8 It must be mentioned, however, that logicians of Zermelo's school allow for counting individuals and classes together, because they do not accept the original form of Russell's theory of types. The conceptual unity of a class is not an organization. The members of an organization cooperate through the performance of different functions, unlike the members of a class which are conditioned by the same function. Thus “The Ode to the Grecian Urn” is an organization and not a class of words chosen by Keats in writing the poem.
9 In the first draft of his theory of classes, in “The Principles of Mathematics,” Russell hesitatingly distinguished between the class-concept and the corresponding function (p. 80). He then contrasted the class-concept with the class itself, arriving (1) at the untenable conclusion that “the null-class, which has no terms, is a fiction, though there are null class-concepts,” and (2) at a confusion of classes with enumerations (pp. 69 f).
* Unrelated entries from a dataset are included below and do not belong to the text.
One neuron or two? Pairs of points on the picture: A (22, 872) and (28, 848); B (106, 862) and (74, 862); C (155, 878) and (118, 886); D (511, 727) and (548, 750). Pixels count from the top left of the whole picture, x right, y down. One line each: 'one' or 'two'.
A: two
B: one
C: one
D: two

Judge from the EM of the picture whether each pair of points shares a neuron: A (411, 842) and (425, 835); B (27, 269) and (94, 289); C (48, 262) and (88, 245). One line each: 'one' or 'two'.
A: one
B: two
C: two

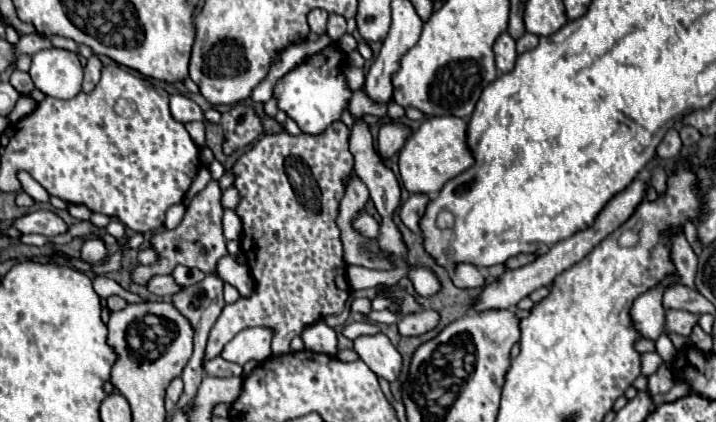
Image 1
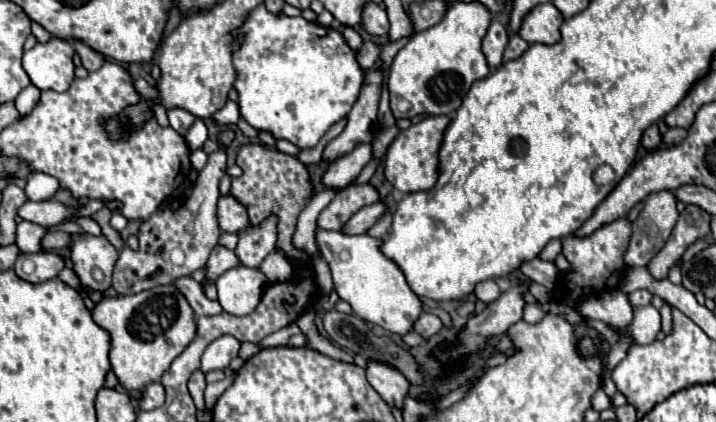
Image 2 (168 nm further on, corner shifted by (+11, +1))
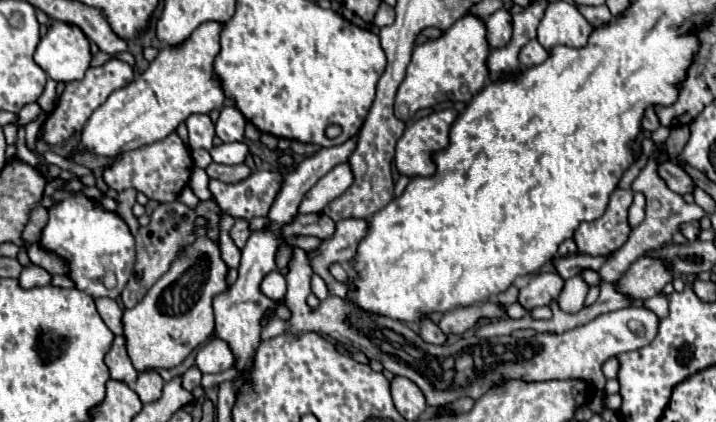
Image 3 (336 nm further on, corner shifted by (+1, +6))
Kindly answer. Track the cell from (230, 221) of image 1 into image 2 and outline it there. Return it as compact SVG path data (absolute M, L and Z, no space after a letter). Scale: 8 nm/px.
M232 194L220 196L218 200L218 224L224 232L242 232L248 226L248 212L244 210L242 202L236 202Z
These defects have been remedied in Russell's later works. For the distinction between class and enumeration see W. E. Johnson, Logic, V. 1, Ch. VIII.
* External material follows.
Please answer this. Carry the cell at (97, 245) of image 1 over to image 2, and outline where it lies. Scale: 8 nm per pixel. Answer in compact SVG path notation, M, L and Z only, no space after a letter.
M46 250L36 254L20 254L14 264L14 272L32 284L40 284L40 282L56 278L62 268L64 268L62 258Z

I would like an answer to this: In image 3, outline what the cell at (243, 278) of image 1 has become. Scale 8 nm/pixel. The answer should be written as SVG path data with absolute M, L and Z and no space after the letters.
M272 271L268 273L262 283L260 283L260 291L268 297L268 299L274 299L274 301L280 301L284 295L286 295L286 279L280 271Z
10 Intr. to Math. Phil., p. 188.
11 A peculiar treatment of class-membership is found in the “Symbolic Logic” by C. I. Lewis and C. H. Lanford: “Thus we may say that the class of Presidents of the U. S. up to the present time comprises some thirty-members. But there cannot possibly be any such groups or collection of particular persons; nor, of course, was there even a time at which such a concrete group or aggregate existed. We shall have to revise this crude conception of the class of Presidents; and perhaps the following will serve this purpose as well as anything else. It is a fact that there was a President satisfying the description ”Lincoln“ and it is also a fact that there was a President satisfying the description ‘Washington’ etc; and since the number of facts of this kind is the number we want, they can be held to be what we are counting when we enumerate the Presidents.” (p. 329). If this statement means that the Presidents of the U. S. are facts and not people, it must be dismissed as a reductio ad absurdum.
12 The Problems of Logic, ch. IV, Allen & Unwin, 1941.
13 In his interesting article “The Metaphysics and Logic of Classes” (The Monist, 1932) Professor Paul Weiss treats classes as conceptual complexes to be understood within the context of a proposition. His theory is that the subject of a proposition is the extension (of a class) relatively to the predicate, while the predicate is the extension relatively to the subject, and vice versa. But this view is at variance with the usual (as well as with the Boolean) interpretation of propositions according to which each term of a proposition can designate its own class so that the subject and the predicate often stand for two entirely different classes.
14 Cf. E. Cassierer, Substance and Function, ch. 2.
15 Cf. Principia Mathematica, “54.02.
16 Borrowing from the doctrine of Husserl and Meinong, the origins of which may be traced back to William of Ockham, some writers believe that through concepts thought within discourse intends to be and is about things outside discourse. But when things are absent, an intention to reach them can not replace transportation or communication by messages. When you are not in a zoo, your thought of leopards is about “the members of the class leopard” and does not reach any actual leopard. “They”, i. e. actual leopards, cannot figure even as objects of thought-intention, unless “they” is a demonstrative symbol used when the leopards are in sight. Even then one can argue that “they” designates a complex of sense-data, which are appearances of leopards, rather than the leopards themselves.
17 This account of a meaningful use of the judgment “This is a chair” must not be taken as an attempt to define or even explain the meaning of the word “chair.”